Die abgestufte Anzeigehierarchie
Mercedes bietet drei unterschiedliche Ebenen der digitalen Integration, sodass Kunden wählen können, wie viel „Bildschirmfläche“ sie in ihrem Innenraum haben möchten:
- Das Basis-Setup: Drei separate Displays unter einer Glasabdeckung, mit einem berührungslosen Beifahrerpanel.
- Der Superscreen: Ein Upgrade, das dem Display auf der Beifahrerseite Touch-Funktionalität hinzufügt.
- Der Hyperscreen: Die Premium-Option mit einem massiven, durchgehenden 39,1-Zoll-Display, das vollständig auf Rahmen verzichtet und eine nahtlose Glaswand über dem Armaturenbrett bildet.
Ein Wandel in der Designphilosophie: Bildschirme vs. Luxus
Dieser Schritt spiegelt einen breiteren Trend in der Automobilindustrie wider. Auch Konkurrenten wie BMW und Audi drängen auf größere, immersivere digitale Schnittstellen. Mercedes-Designchef Gorden Wagener hat diese Richtung verteidigt und darauf hingewiesen, dass große Bildschirme für moderne Funktionen wie Medienkonsum und detaillierte visuelle Referenzen notwendig sind.
Allerdings wirft dieser Trend eine erhebliche Frage hinsichtlich der Definition von Luxus auf. Es besteht eine wachsende Spannung zwischen technologischer Leistungsfähigkeit und materiellem Handwerk :
- Der Vorteil: Riesige Bildschirme ermöglichen eine beispiellose Integration von Software, Navigation und Unterhaltung.
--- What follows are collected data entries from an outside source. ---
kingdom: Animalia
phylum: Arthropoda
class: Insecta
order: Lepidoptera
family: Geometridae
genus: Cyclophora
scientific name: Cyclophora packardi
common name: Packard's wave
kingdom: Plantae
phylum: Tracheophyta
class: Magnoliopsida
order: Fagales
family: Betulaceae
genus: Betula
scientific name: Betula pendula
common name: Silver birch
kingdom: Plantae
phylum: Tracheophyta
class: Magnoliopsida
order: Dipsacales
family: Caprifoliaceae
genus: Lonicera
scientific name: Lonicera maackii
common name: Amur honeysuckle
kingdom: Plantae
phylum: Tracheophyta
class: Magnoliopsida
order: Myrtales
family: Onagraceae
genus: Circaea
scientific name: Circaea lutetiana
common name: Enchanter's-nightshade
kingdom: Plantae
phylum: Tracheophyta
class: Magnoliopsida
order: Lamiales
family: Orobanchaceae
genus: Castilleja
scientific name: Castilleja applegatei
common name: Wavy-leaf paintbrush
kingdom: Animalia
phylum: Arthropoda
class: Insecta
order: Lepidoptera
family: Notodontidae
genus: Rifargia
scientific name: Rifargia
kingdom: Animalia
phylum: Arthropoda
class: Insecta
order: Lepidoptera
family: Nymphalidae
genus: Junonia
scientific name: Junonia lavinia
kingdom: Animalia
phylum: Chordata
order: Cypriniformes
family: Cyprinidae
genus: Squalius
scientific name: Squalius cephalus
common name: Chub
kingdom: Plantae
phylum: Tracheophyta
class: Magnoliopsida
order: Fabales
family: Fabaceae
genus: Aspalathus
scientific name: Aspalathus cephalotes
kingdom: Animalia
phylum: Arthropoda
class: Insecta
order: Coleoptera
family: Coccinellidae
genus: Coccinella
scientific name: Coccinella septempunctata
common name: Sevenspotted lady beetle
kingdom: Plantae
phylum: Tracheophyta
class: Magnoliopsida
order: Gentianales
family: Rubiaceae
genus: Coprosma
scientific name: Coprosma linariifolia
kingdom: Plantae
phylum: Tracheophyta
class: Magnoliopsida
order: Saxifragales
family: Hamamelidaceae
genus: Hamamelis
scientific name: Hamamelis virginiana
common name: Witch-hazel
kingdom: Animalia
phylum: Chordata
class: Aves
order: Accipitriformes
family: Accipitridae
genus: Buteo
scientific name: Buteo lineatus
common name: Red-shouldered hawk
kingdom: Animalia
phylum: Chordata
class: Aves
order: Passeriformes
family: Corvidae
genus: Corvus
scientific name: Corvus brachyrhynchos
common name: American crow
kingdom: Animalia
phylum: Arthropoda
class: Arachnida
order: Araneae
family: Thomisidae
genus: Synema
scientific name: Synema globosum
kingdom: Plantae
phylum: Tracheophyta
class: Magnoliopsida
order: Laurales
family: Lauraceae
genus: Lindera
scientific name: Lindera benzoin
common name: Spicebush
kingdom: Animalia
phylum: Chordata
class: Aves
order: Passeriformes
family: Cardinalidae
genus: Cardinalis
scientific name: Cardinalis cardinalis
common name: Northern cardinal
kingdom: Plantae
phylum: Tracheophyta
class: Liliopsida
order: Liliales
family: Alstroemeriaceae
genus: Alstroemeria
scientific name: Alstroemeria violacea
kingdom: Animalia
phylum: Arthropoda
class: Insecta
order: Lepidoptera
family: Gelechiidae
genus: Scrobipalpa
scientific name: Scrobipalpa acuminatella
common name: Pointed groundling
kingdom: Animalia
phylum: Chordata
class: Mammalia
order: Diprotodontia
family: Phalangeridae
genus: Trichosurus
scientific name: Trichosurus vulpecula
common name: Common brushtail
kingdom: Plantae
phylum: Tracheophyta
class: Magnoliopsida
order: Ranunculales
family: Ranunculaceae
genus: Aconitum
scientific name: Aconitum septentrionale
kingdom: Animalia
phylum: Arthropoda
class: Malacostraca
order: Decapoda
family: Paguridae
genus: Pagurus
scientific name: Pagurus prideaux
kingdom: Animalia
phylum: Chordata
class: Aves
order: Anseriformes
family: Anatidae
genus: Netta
- Der Kompromiss: Die Dominanz von Glas und Kunststoff kann die Verwendung traditioneller High-End-Materialien einschränken. Wie Wagener selbst einmal bemerkte: „Bildschirme sind kein Luxus.“*
Durch die Priorisierung digitaler Immobilien riskiert Mercedes, die taktilen, wunderschön gefertigten Schaltgeräte und physischen Texturen zu opfern, die in der Vergangenheit die Premium-Identität der Marke definiert haben.
Zwei verschiedene Welten
Trotz des gemeinsamen Namens handelt es sich bei der C-Klasse EV 2027 und der aktuellen C-Klasse mit Verbrennungsmotor (ICE) um grundlegend unterschiedliche Fahrzeuge. Während das benzinbetriebene Modell später in diesem Jahr einem Facelift unterzogen werden soll, basiert der elektrische W520 auf einer dedizierten EV-Plattform. Das bedeutet, dass es sich bei dem Elektromodell nicht nur um ein „umgebautes“ Benzinauto handelt, sondern um eine grundlegende Neukonstruktion mit Schwerpunkt auf Elektrifizierung und digitaler Integration.
Die Umstellung auf Elektroantrieb fungiert als Katalysator für eine komplette Innenerneuerung und führt Mercedes von der Ära der physischen Knöpfe in die Ära des nahtlosen Glases.
Schlussfolgerung
Die C-Klasse EV 2027 signalisiert das Engagement von Mercedes-Benz für eine digital ausgerichtete Zukunft, wobei massive, integrierte Displays Vorrang vor herkömmlichen taktilen Bedienelementen haben. Ob dieser „bildschirmlastige“ Ansatz als bahnbrechende Innovation oder als Verlust des klassischen Luxus wahrgenommen wird, bleibt abzuwarten.